Entertainment

Elisabeth Moss Has Some Wise Words About Labels

by Arielle Dachille

As a woman, society compels you to distill your identity to various labels — good girl, bad girl, brainiac, party girl, the list goes on and on. Given the fact that she's dealt with this sexist tom-foolery ALL THE TIME as a woman (and an actress, no less), Elisabeth Moss had some wise things to say about sexist labels. Peggy Olson, FTW!

This week, Jeremy Gerard of Deadline Hollywood caught up with Moss to talk about playing the titular character in The Heidi Chronicles. Heidi, an art historian navigating the choices of her life in the '60s and '70s in this play that will "likely be considered visionary." Having played Mad Men's Peggy for nearly a decade, Moss is already well acquainted with playing women in this particular time of shifting cultural attitudes. When Gerard points this out, Moss says:

A woman is asked to define herself over and over. She is asked to put a label on herself. Are you a feminist? Are you a career woman? Are you a wife or a girlfriend? Are you a mother? Are you a pacifist? Are you a superwoman? Heidi, just sort of by accident, sometimes refuses to.
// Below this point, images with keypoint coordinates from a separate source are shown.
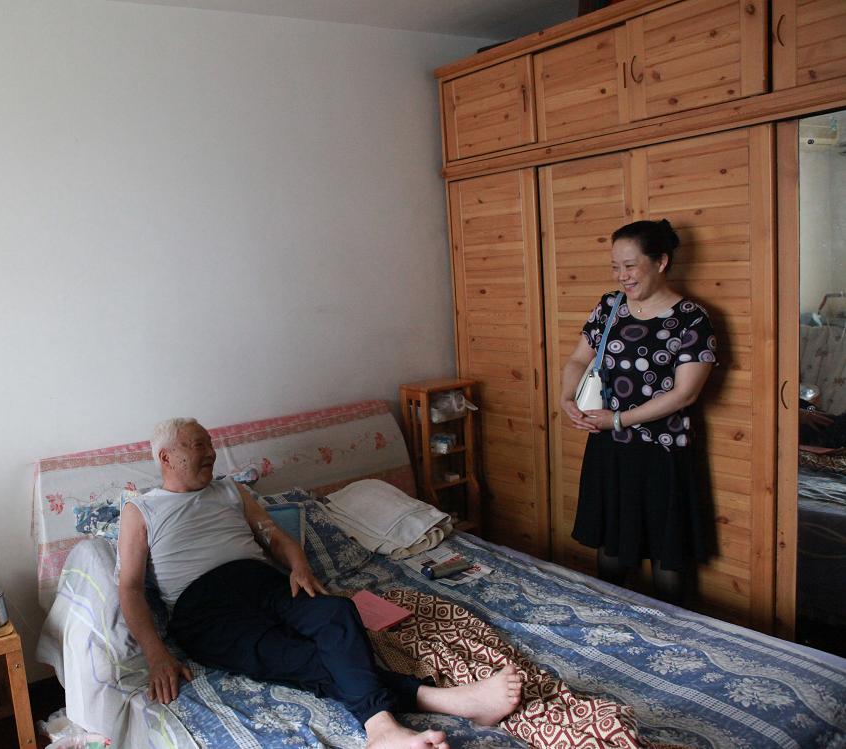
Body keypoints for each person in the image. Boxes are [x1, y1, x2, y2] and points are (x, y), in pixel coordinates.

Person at [118, 417, 523, 749]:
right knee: (300, 656)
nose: (210, 452)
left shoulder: (230, 490)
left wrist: (299, 566)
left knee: (336, 612)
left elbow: (274, 537)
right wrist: (156, 654)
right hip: (203, 608)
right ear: (166, 456)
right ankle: (426, 708)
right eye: (198, 445)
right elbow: (130, 588)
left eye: (210, 443)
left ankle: (385, 729)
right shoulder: (142, 509)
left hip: (260, 582)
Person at [560, 219, 718, 605]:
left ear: (661, 261)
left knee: (667, 556)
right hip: (610, 448)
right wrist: (566, 398)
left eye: (630, 266)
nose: (622, 276)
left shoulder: (691, 318)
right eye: (615, 266)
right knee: (612, 548)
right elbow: (579, 359)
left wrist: (619, 419)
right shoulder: (609, 307)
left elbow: (685, 394)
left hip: (662, 451)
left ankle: (674, 633)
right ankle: (612, 625)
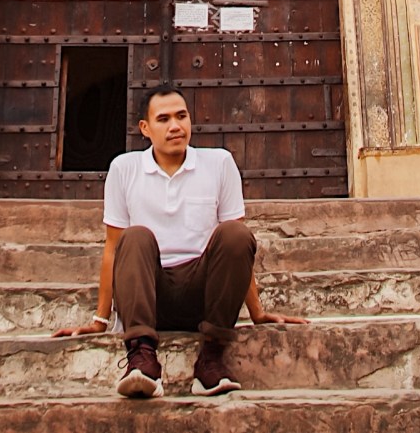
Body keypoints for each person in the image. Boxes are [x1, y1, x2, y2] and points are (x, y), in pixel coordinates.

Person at [53, 84, 306, 398]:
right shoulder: (124, 168)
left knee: (237, 233)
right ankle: (142, 360)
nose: (175, 126)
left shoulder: (219, 164)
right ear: (145, 128)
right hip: (148, 296)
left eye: (182, 116)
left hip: (203, 296)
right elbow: (112, 248)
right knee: (135, 237)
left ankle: (211, 360)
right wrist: (100, 319)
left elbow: (236, 251)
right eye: (164, 119)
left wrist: (256, 311)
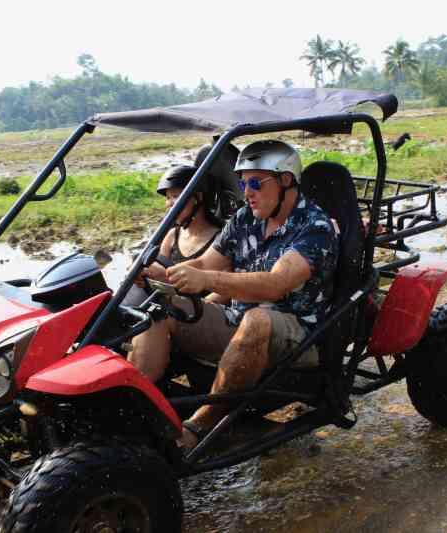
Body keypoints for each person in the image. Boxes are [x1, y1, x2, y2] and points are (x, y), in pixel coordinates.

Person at [128, 140, 339, 450]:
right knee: (161, 307)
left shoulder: (315, 227)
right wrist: (166, 274)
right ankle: (136, 408)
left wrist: (207, 279)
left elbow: (276, 284)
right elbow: (204, 263)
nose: (247, 192)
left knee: (257, 320)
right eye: (243, 183)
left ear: (286, 180)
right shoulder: (245, 218)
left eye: (255, 182)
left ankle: (200, 427)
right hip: (236, 320)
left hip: (299, 332)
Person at [122, 164, 223, 305]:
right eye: (167, 197)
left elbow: (224, 291)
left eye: (175, 196)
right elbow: (160, 270)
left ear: (197, 198)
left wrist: (194, 308)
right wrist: (145, 274)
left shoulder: (220, 238)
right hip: (172, 303)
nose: (169, 203)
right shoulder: (172, 235)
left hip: (201, 310)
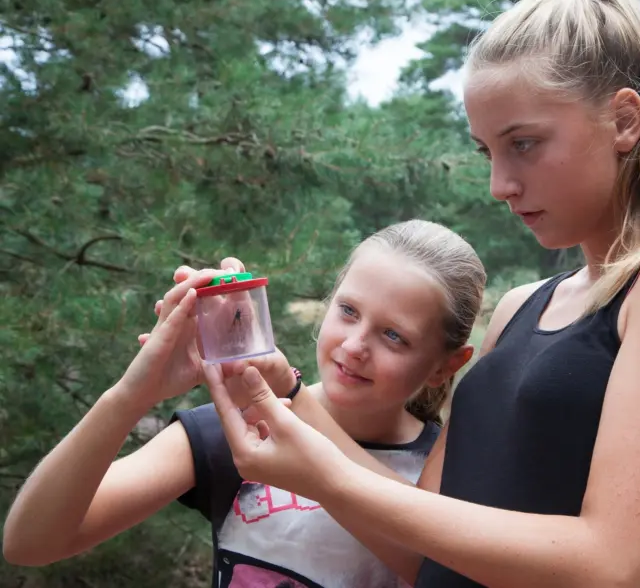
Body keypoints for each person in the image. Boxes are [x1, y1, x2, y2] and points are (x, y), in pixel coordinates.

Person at [199, 0, 640, 587]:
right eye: (487, 151)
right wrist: (285, 395)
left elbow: (615, 565)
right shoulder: (522, 307)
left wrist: (324, 475)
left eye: (523, 144)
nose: (500, 184)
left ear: (625, 121)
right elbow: (421, 547)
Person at [2, 220, 487, 588]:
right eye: (348, 311)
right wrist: (132, 394)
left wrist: (290, 396)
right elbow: (31, 543)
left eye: (394, 335)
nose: (355, 345)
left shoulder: (448, 475)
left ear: (447, 365)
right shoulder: (238, 430)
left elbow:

Moss raises an interesting point here. From very young ages, girls are taught to be self-critical about every facet of their identity, from their appearance to their behavior and everything in between. Labelling oneself is just another form of self-judgment that women are socialized to make, but men don't seem to be raised to think about to the same extent.

However, it's interesting that the first label she chooses to mention is "feminist," because the sentiment she's expressing is a pretty feminist one. Perhaps what she's getting at is that feminists shouldn't become a casualty of sexist labelling. Feminism is about freeing women from inequities, after all.